Issue Discovered - Service disruption in North American Region – Integration Platform
Incident Report for xMatters
Postmortem

What happened?

On September 9, 2019, at approximately 10:20 AM Pacific, xMatters monitoring reported an issue to xMatters Customer Support where some customer integrations became unresponsive and stopped processing events. Some customers may have seen integration logs showing a number of errors related to script failures, and some events may not have been properly processed,

Why did it happen?

This incident was caused by integration scripts containing code that was not fully compliant JavaScript. During regularly scheduled maintenance on the morning of September 9, xMatters released a new version of the Integration Builder service to enable a faster, more efficient scripting engine. This change required that the Integration Builder be updated to Java Development Kit (JDK) version 11. The new scripting engine, GraalJS, is native to JavaScript and requires that all code be fully JavaScript compliant. The previous version of the scripting engine, Nashorn, accepted some Java String methods that are not technically JavaScript, and not fully compliant. While the upgrade process did enable backwards compatibility with the previous version of the JDK, the compatibility features did not cover the inconsistency with non-compliant JavaScript. As a result, some integration scripts that included non-compliant code returned errors and prevented the scripts from executing correctly.

How did we respond?

When the internal monitoring tools flagged errors in integration scripts, xMatters Customer Support began their investigation. As soon as customers reported issues with their integrations, Customer Support escalated the issue to a Severity-1 Incident and launched the internal major incident management process. They were able to quickly determine that the issue was related to the release of the JDK 11 upgrade, and initiated an immediate code rollback. Once the rollback was complete, the teams confirmed the issue was no longer occurring and that all services had been restored.
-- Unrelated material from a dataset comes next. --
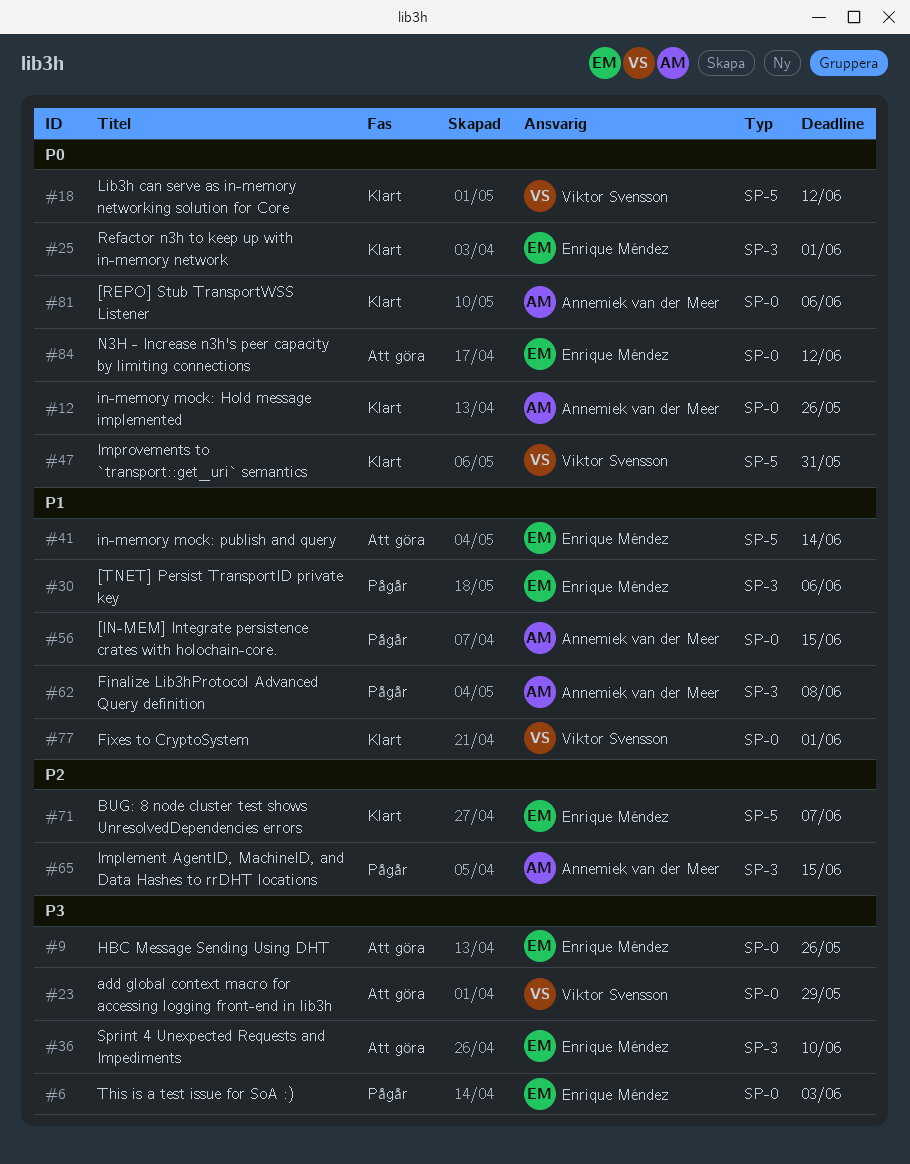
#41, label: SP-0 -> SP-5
What are we doing to prevent it from happening again?

The xMatters Engineering teams have examined the errors from the Integration Builder logs, and isolated some differences between the two versions of the JDK that were causing the issue. Specifically, they were able to identify three Java String methods that the previous iteration of the scripting engine could process that were not being handled by GraalJS. The teams added handling to the Integration Builder service that will allow the new scripting engine to process the Java String methods without breaking script functionality. They tested the changes on internal systems and confirmed that while the Integration Builder logs will mark the errors for easy identification, the scripts will continue to execute without any developer or integrator intervention.
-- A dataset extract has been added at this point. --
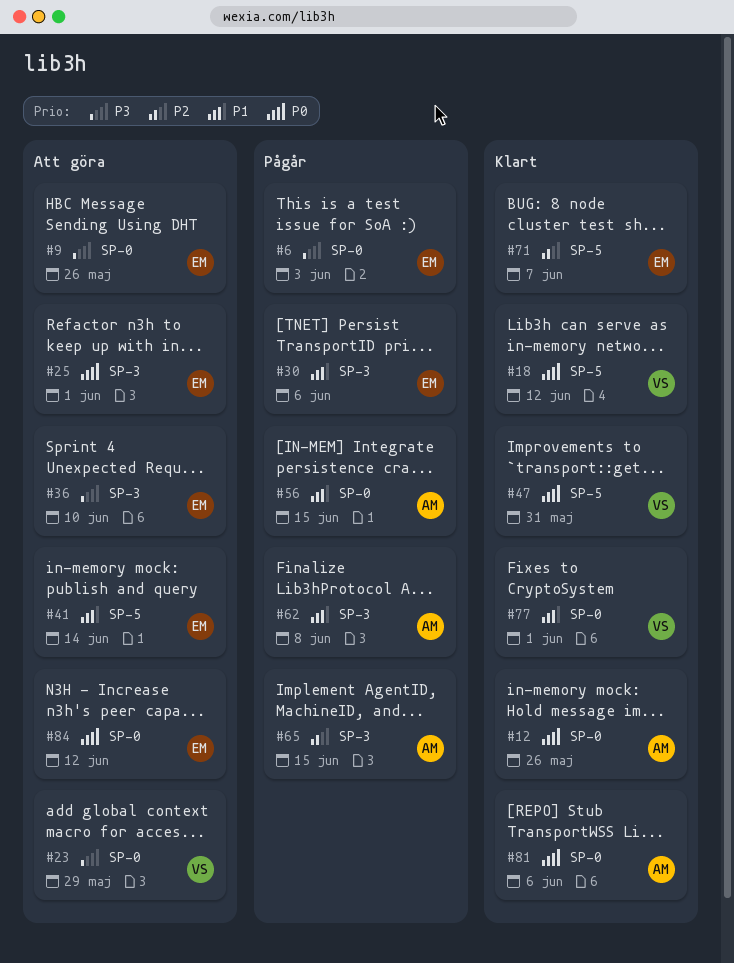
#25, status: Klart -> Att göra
Customer Support posted a notice about the upcoming availability of the new scripting engine on the support site at https://support.xmatters.com/hc/en-us/articles/360033568811 and rescheduled the deployment of the JDK upgrade for Tuesday, September 17. In addition, they updated the xMatters Status page (status.xmatters.com) with a scheduled maintenance notice about the change.
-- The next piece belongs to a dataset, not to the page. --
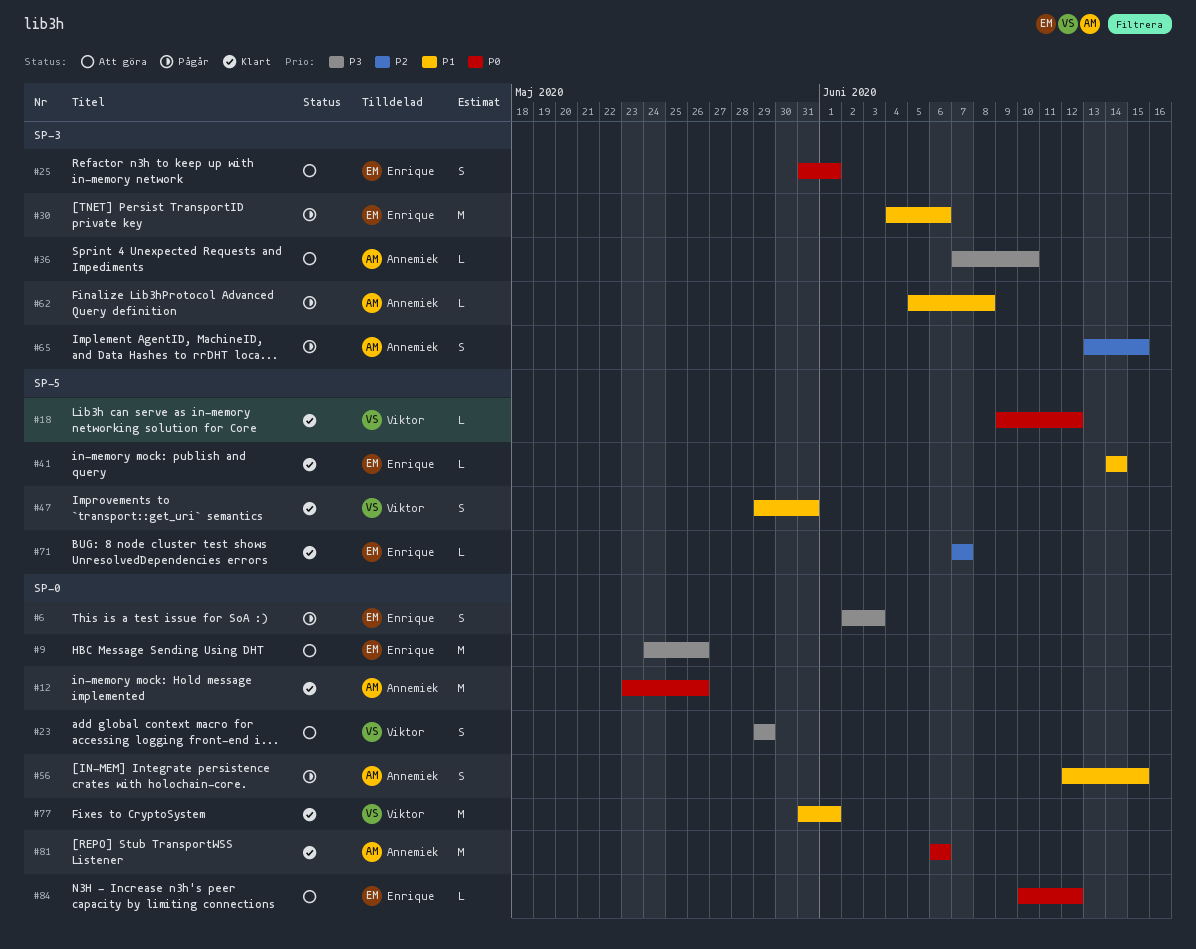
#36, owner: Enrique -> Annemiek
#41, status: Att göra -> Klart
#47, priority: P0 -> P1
While the Engineering teams are confident that even customers with non-fully compliant JavaScript will not see any issues arise from the deployment of the JDK 11 update, they were only able to target known errors. It is possible that integration scripts containing non-compliant code for which the Engineering team has not added handling may result in a similar error. We highly recommend that all customers using custom Integration Builder scripts review their integrations and ensure they are using only fully-compliant, standard JavaScript code.

Timeline:

September 9, 2019

10:00 AM xMatters deploys new version of Javascript (JDK11)
10:20 AM Internal monitoring flags integration errors along with customer reports of integration errors
10:30 AM Customer Support launches Severity-1 Incident
10:35 AM Issue discovered - rollback to previous version initiated
10:45 AM Verification of resolution and return to normal operation
10:55 AM SEV-1 Issue closed

Posted Sep 17, 2019 - 08:50 PDT

Resolved
The issue has been addressed, and all services have been restored. Thank you for your patience while we addressed this matter.
Posted Sep 09, 2019 - 10:53 PDT
Monitoring
The xMatters Incident Response team has deployed a fix for the issue. We are currently monitoring the situation to ensure the implementation is stable and that all services are restored.
Posted Sep 09, 2019 - 10:47 PDT
Identified
The xMatters Incident Response team has identified the source of the issue and is working on a fix. We will update once a solution has been identified and implemented.
Posted Sep 09, 2019 - 10:43 PDT
Investigating
xMatters monitoring tools have identified a potential issue with the xMatters Integration Platform for some clients located in the North America region. We are currently investigating the issue and will update as information becomes available.

If you are also experiencing issues, or if you're not sure whether this issue impacts your service, please contact xMatters Client Assistance at https://support.xmatters.com/hc/en-us/requests/new - our support agents are waiting to help.
Posted Sep 09, 2019 - 10:38 PDT
This incident affected: North America (Integration Platform).